■ Work order a:
Locate each line in the records below that contains the string "many", matching case, and copy those lines.

As plausible as this neuropsychological reasoning may seem, however, it is flawed for explaining misattribution as constituting a negative function of experience and expertise. The proportion of anger perceptions in our sample of veteran jazz critics (10%) did not differ appreciably from that in our sample of professional jazz musicians (4%), which in turn was only somewhat less than that in our sample of college student listeners who were jazz-naïve (18%). The finding that anger perceptions occupied only small proportions of the responses for each surveyed group is the main trend here, not that the proportions in each group followed the level of expertise in that group. Drawing distinctions between emotion perceptions by these particular groups is not warranted with our data because we polled only small samples of journalists and musicians, though our sample of jazz-naïve students was substantial. If the amount of knowledge about jazz (as expected to highly characterize veteran jazz critics) and expertise (as expected to highly characterize jazz musicians) reduces misperception, then we would expect anger perceptions of journalists and musicians to be considerably more discrepant with the anger perceptions of jazz-naïve listeners. Yet only 18% of the jazz-naïve listeners in our sample perceived anger, which is only 8% higher than anger perceptions among our sample of 10 veteran jazz journalists. Because of the small sample sizes, we dare not conclude that the journalists were much less inclined to perceive anger than were the jazznaïve student listeners. Neither group was generally inclined to perceive anger.

Alternatively, it is possible that Coltrane was creating sounds which encoded the frustration of his intense technical strivings, and that these sounds were perceived as angry rather than merely frustrating. Recall that when he was asked about being termed an “angry young tenor” in down beat magazine’s coverage of the 1958 Newport Jazz Festival, Coltrane said, “If it is interpreted as anger, it is taken wrong. The only one I’m angry at is myself when I don’t make what I’m trying to play” (Gitler, 1958). It is equally likely, however, that Coltrane was merely being cordial in response to an offensive remark reiterated by a journalist.

The lack of congruent frames of reference and universal symbols may account for some of the discrepancies here. Lacking experience in this regard, did a few non-musicians, such as Gold and Goldberg, assume it was fierce anger that they were detecting rather than merely Coltrane’s fiercely striving for the notes? Though both musicians and non-musicians detected passion, was it largely musicians who recognized that the intensity of Coltrane’s sound reflected the passion of music making? (This distinction arises again in the remarks of drummer Greg Bendian quoted below.) This line of reasoning fails, however, because, as you may recall from the survey results, only a few non-musician journalists interpreted Coltrane’s passion of music making for anger. It is interesting to note, however, that the percentage of jazz-naïve student listeners who perceived anger (18%) was considerably higher than the percentage of jazz musicians who perceived anger (4%). This would lean toward supporting the hypothesis that the lack of congruent frames of reference may account for at least some of the discrepancy between Coltrane’s stated creative intentions and listener perception of emotion.

■ Work order b:
Extend the passage about listeners hearing anger in Coltrane's playing by continuing it from its final sentence.

■ Record excerpts:
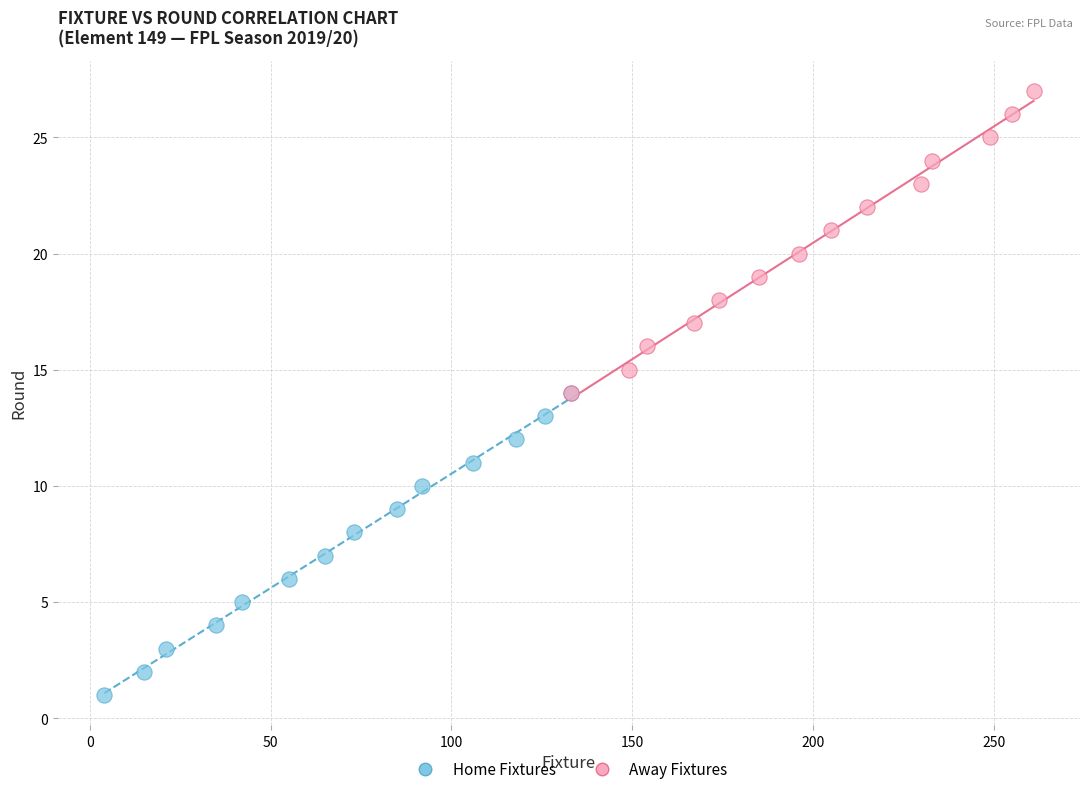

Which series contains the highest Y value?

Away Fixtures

==

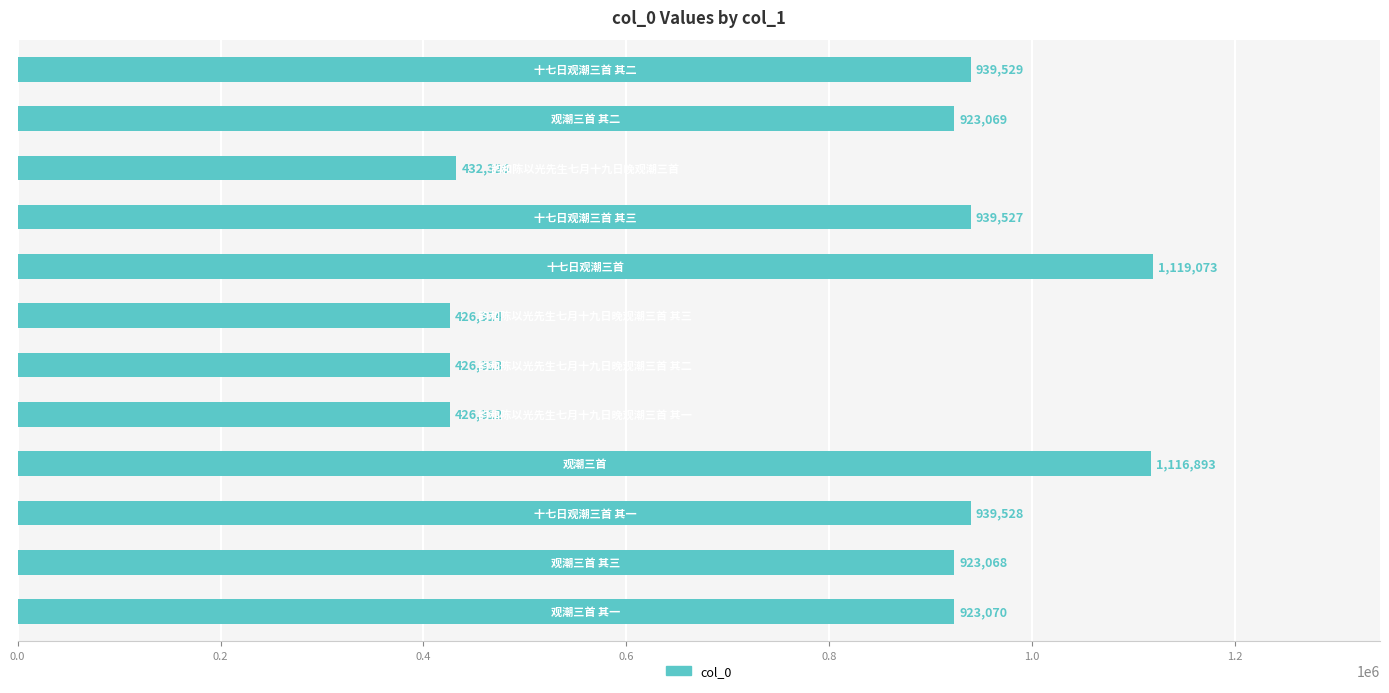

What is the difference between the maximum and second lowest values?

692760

--

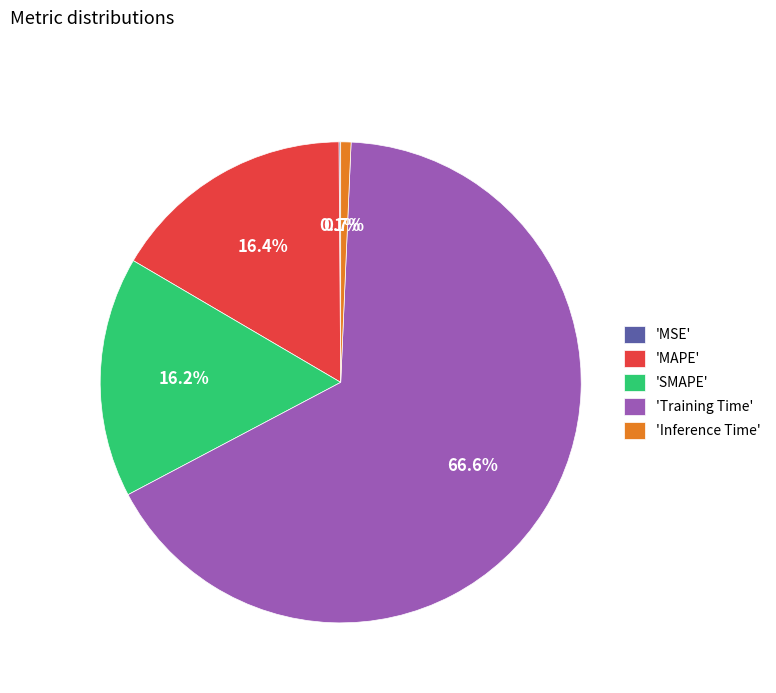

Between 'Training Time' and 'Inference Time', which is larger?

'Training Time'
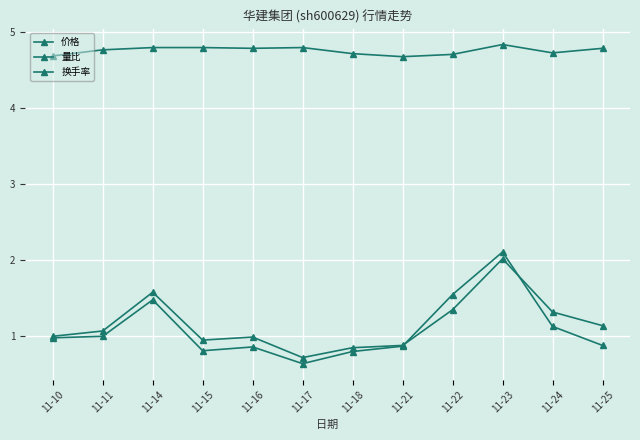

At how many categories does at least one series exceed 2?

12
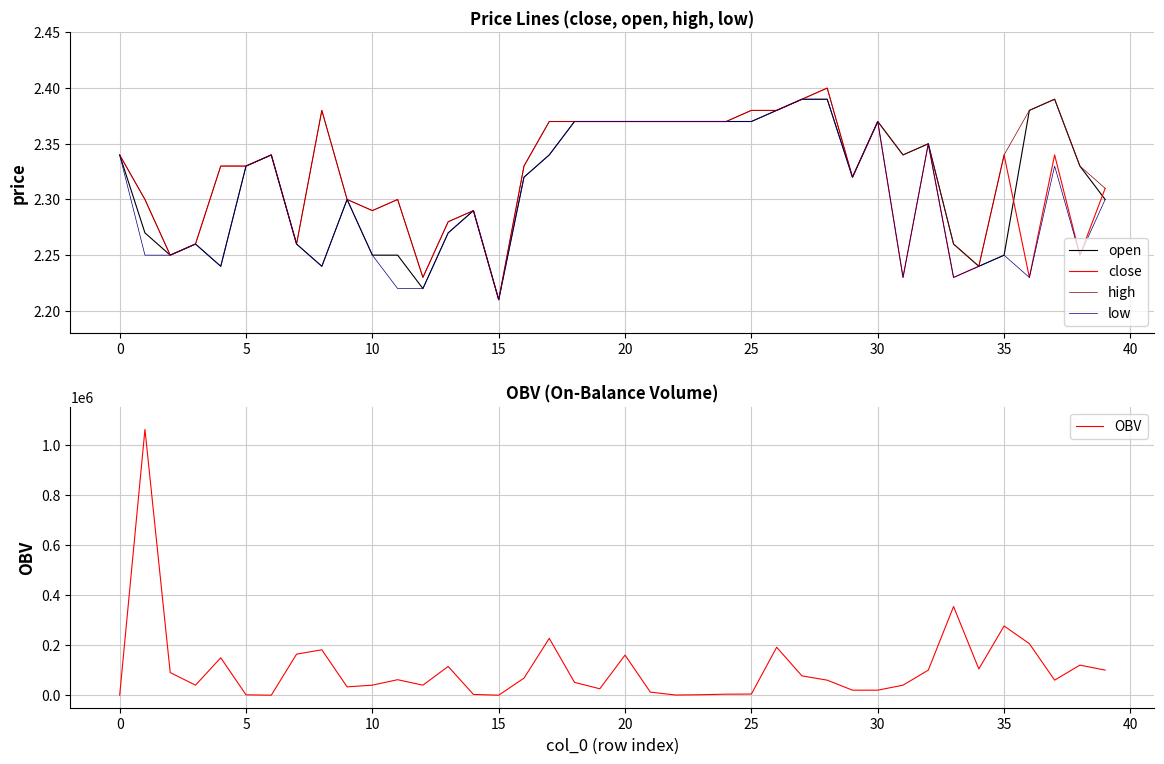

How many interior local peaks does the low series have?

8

■ Result a:
At how many categories does at least one series exceed 2?
How many interior local peaks does the low series have?

■ Result b:
The Coltrane interview transcribed above is far from an isolated example of discrepancies between listener perception and player intention. The following quotations are excerpted from an interview conducted by jazz journalist David Sowd (1994) with Gregg Bendian, the drummer for several avant-garde “free jazz” groups, including those of saxophonist Peter Brotzman and pianist Cecil Taylor. In his answers to Sowd’s questions, Bendian coincidentally addressed several of the key issues in this chapter. Sowd had phoned Bendian to ask about the music of the Peter Brotzman Trio.

Interviewer: It does often sound like rage is the primary emotion that’s being expressed.
Bendian: Well, actually it is very, very positive music. We are not angry, upset people, so it’s not really a protest music.
But you can say it is political music, because it’s really trying to create an alternative view, a very personal view. It’s trying to celebrate the individual, to show people that there is diversity and that there are people who have other ways of looking at things. It’s saying, “Look, the individual is not going away, and the unique idiosyncrasies of people are something to be enjoyed and celebrated!”
The rage thing, I think, just comes from the fact that something at such a high level of passion is, on the surface, associated with anger. But when you hear a preacher screaming to his congregation, is he angry or is he just impassioned about trying to get some kind of idea across?
Interviewer: Why is there so much harshness in the sound?
Bendian: I think there are really different perceptions of beauty in the world. And all I can say is, “Don’t assume anything.” It’s another kind of intensity, another kind of sound. I don’t think it’s an ugly sound. It’s a jarring sound, like the sound of the drums and woodblocks and gongs that are used in Tibetan meditation to jar people, perhaps to another level of perception. Because there’s the ability of music to lull, but there’s also the ability of music to jar. Why do people like really loud, distorted guitars? Because there’s something visceral and exciting about it. And that’s certainly the same case with Peter’s music.

Note also that the music of Albert and Don Ayler was frequently described as “angry,” particularly during the 1960s. (Ayler’s style influenced Coltrane’s last style period as well as the playing of Peter Brotzman.) When asked what emotion he and his brother had intended to convey, Don Ayler said (Gridley, 1992), “It was all about love, not hate.”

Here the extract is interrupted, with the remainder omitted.